─── Input material

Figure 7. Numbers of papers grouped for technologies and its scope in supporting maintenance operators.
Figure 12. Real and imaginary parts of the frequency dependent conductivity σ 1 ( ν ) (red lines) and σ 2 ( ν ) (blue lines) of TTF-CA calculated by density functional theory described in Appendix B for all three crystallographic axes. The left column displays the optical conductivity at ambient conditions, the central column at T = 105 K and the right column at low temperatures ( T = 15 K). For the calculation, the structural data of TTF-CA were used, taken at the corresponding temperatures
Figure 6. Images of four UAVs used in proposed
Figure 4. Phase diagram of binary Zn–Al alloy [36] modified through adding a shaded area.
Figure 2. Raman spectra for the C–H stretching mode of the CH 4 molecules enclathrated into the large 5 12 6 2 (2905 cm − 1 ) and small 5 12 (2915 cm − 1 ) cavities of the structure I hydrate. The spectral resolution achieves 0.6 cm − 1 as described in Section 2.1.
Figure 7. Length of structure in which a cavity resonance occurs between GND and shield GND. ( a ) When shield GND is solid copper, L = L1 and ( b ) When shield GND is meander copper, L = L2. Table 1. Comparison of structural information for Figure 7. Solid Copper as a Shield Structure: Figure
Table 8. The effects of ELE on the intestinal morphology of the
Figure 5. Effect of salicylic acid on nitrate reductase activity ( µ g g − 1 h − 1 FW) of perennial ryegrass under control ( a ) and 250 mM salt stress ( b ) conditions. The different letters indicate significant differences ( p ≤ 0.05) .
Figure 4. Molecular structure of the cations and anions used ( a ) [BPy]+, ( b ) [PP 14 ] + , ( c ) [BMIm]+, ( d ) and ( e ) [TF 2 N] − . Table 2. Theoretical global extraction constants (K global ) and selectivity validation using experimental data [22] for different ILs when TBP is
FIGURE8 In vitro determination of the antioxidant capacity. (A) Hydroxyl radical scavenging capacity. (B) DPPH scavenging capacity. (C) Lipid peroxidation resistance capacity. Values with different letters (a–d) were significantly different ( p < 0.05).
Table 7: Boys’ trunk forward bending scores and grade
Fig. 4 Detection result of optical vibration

──────

# Assigned task
Output only the lines from the one containing "Table 7: Boys’" through the end of the material, please, exactly as they appear.

# Response below
Table 7: Boys’ trunk forward bending scores and grade
Fig. 4 Detection result of optical vibration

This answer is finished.